Some of them laughed. “It’s not really deadly,” King said, farther away on his left. “In fact, I suspect it may have some beneficial effects.”

“It’s very pleasing,” one of the young women said, across the table from him.

“No, thanks,” he said.

They laughed again, made comments to one another, and one by one grew silent. His right hand on the tabletop was covered by Snowflake’s hand; he wanted to draw it away but restrained himself. He had been stupid to come. What was he doing, sitting there sightless among those sick false-named members? His own abnormality was nothing next to theirs. Tobacco! The stuff had been extincted a hundred years ago; where the hate had they got it?

“We’re sorry about the bandage, Chip,” King said. “I assume Snowflake’s explained why it’s necessary.”

“She has,” Chip said, and Snowflake said, “I did.” Her hand left Chip’s; he drew his from the tabletop and took hold of his other in his lap.

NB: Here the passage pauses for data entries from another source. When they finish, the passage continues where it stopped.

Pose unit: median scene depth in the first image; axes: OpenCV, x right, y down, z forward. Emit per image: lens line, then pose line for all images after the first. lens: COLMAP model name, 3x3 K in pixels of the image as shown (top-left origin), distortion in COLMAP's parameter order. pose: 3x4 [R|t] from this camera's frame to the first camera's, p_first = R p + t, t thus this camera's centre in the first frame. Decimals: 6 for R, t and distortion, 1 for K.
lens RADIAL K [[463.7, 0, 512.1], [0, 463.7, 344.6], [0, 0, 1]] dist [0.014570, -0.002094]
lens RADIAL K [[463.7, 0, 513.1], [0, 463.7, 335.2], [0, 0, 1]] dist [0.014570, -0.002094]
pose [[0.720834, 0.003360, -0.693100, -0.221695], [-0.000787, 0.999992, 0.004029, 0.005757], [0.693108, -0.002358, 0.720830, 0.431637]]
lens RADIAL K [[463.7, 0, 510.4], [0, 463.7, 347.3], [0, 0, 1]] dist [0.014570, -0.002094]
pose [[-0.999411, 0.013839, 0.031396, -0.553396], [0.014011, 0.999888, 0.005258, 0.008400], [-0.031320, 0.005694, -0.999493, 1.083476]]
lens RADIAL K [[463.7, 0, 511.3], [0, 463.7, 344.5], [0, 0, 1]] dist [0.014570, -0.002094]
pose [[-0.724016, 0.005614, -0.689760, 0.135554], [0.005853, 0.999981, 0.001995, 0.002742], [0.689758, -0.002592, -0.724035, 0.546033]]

“We’re abnormal members, which is fairly obvious,” King said. “We do a great many things that are generally considered sick. We think they’re not. We
know
they’re not.” His voice was strong and deep and authoritative; Chip visualized him as large and powerful, about forty. “I’m not going to go into too many details,” he said, “because in your present condition you would be shocked and upset, just as you’re obviously shocked and upset by the fact that we smoke tobacco. You’ll learn the details for yourself in the future, if there
is
a future as far as you and we are concerned.”

“What do you mean,” Chip said, “’in my present condition?”

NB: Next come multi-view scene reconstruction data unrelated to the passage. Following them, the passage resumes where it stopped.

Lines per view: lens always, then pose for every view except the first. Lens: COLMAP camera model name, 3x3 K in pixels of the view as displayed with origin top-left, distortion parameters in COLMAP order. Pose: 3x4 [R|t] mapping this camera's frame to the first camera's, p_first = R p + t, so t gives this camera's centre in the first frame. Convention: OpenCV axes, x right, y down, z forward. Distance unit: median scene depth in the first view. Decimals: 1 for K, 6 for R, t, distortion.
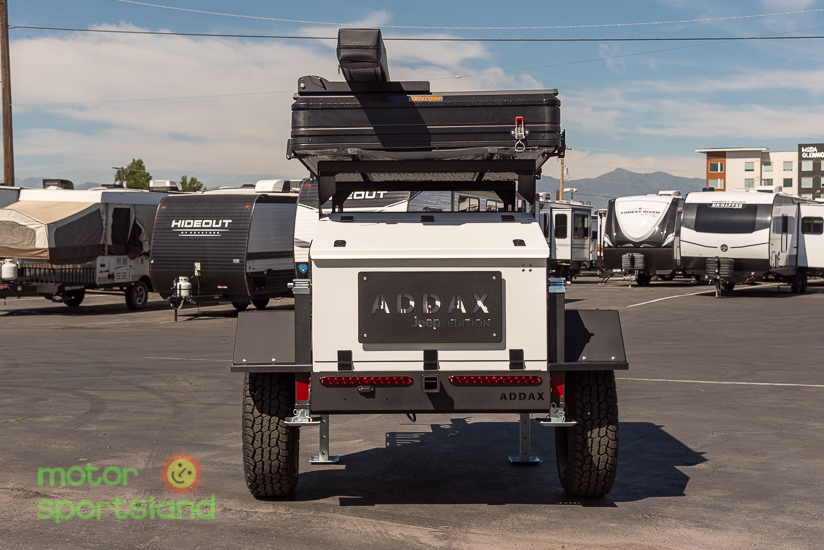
lens RADIAL K [[1339.7, 0, 412.0], [0, 1339.7, 275.0], [0, 0, 1]] dist [0.012124, -0.049945]
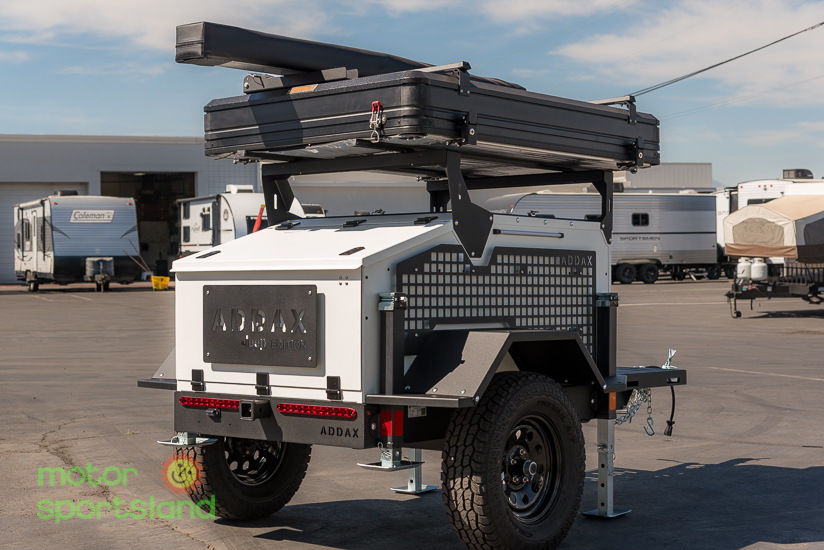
lens RADIAL K [[1410.1, 0, 412.0], [0, 1410.1, 275.0], [0, 0, 1]] dist [0.022674, 0.055453]
pose [[0.773331, -0.002842, -0.633996, 0.659455], [0.004451, 0.999990, 0.000946, -0.009301], [0.633987, -0.003554, 0.773335, 0.323542]]
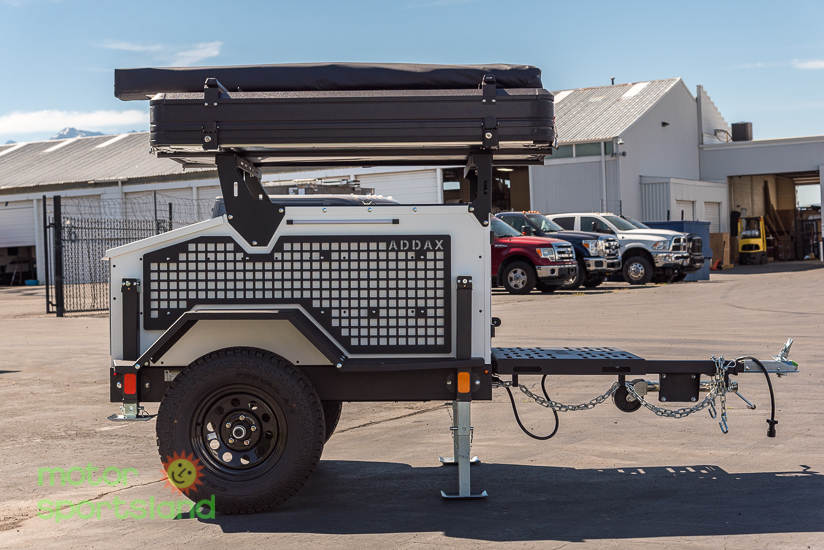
lens RADIAL K [[1410.1, 0, 412.0], [0, 1410.1, 275.0], [0, 0, 1]] dist [0.022674, 0.055453]
pose [[-0.029203, 0.010630, -0.999517, 1.237437], [0.020319, 0.999743, 0.010039, -0.006031], [0.999367, -0.020016, -0.029411, 1.364876]]
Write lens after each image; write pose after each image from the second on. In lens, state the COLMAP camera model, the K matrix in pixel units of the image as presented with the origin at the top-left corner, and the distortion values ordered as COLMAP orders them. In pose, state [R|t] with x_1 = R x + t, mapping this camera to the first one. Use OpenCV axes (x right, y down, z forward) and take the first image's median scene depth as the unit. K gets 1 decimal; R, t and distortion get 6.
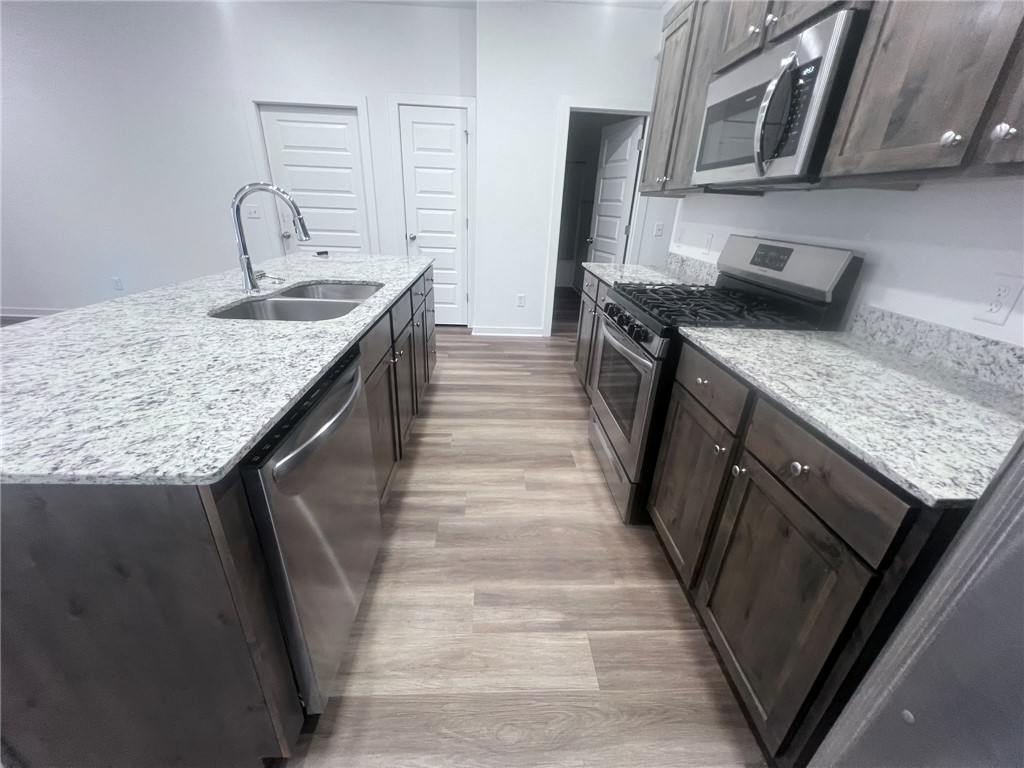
lens RADIAL K [[408.2, 0, 511.3], [0, 408.2, 388.4], [0, 0, 1]] dist [0.000769, 0.000022]
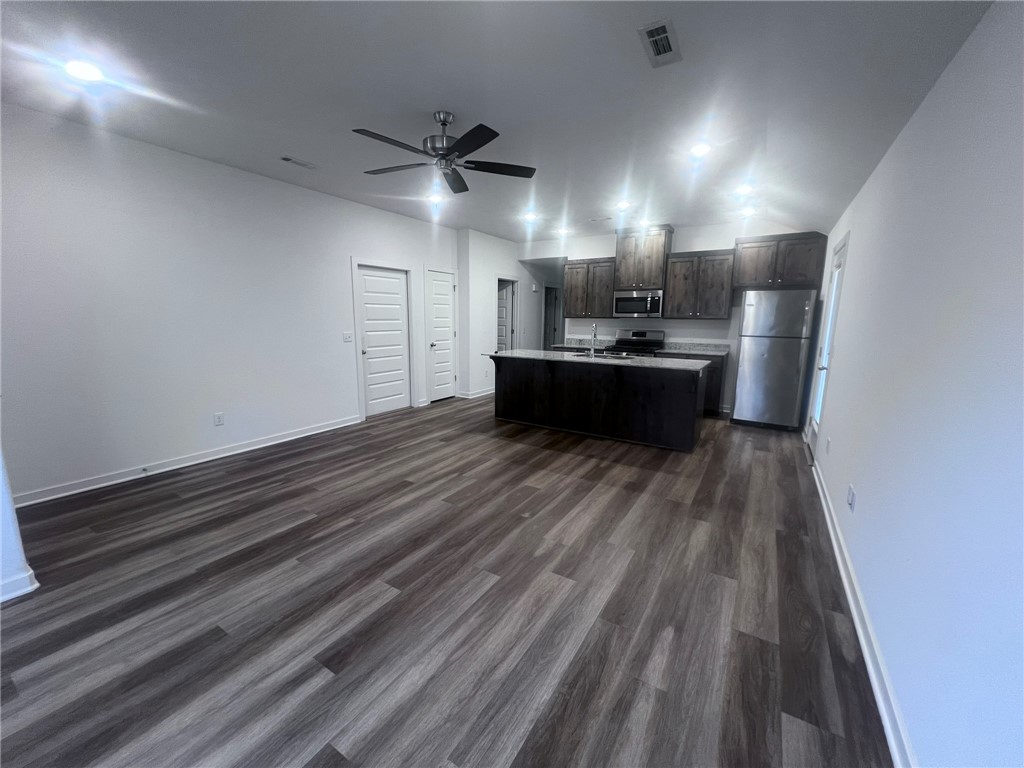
lens RADIAL K [[408.2, 0, 511.3], [0, 408.2, 388.4], [0, 0, 1]] dist [0.000769, 0.000022]
pose [[0.566794, -0.175210, 0.805013, -2.473427], [0.350375, 0.935620, -0.043055, -0.080308], [-0.745642, 0.306459, 0.591693, -0.162547]]
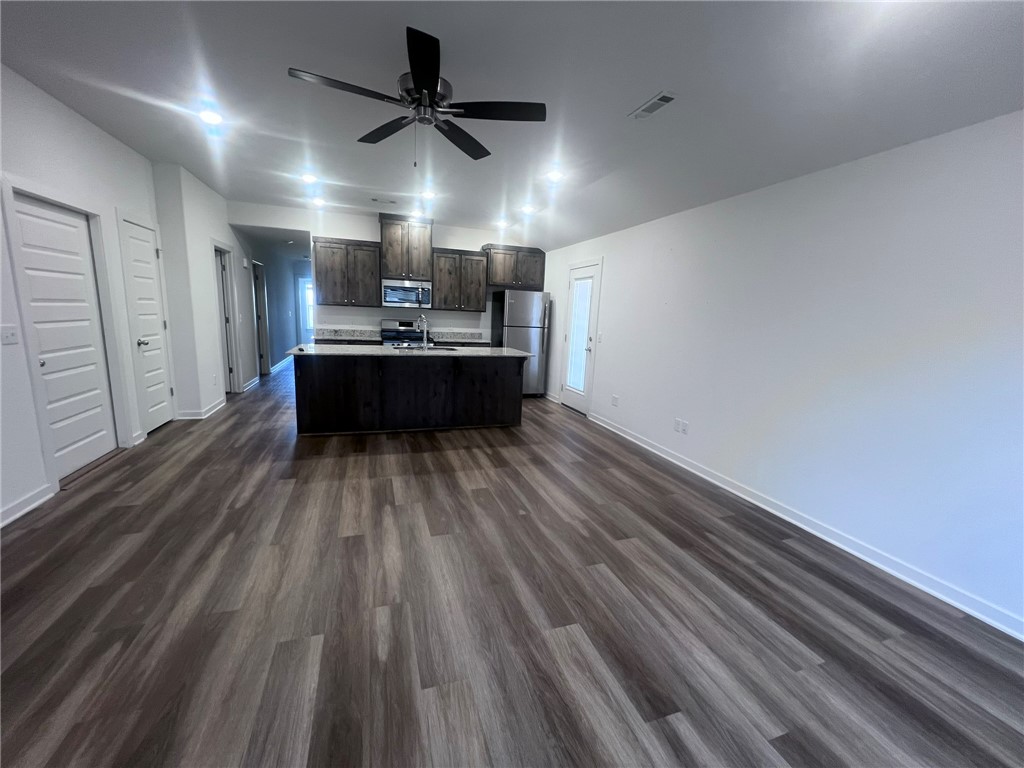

There was silence for a moment. A woman coughed. “While you’re dulled and normalized by your most recent treatment,” King said.

Chip sat still, facing in King’s direction, stopped by the irrationality of what he had said. He went over the words and answered them: “I’m not dulled and normalized.”

“But you are,” King said.

“The whole Family is,” Snowflake said, and from beyond her came “Everyone, not just you”—in the old man’s voice of Leopard.

“What do you think a treatment consists of?” King asked.

Chip said, “Vaccines, enzymes, the contraceptive, sometimes a tranquilizer—”

“Always
a tranquilizer,” King said. “And LPK, which minimizes aggressiveness and also minimizes joy and perception and every other fighting thing the brain is capable of.”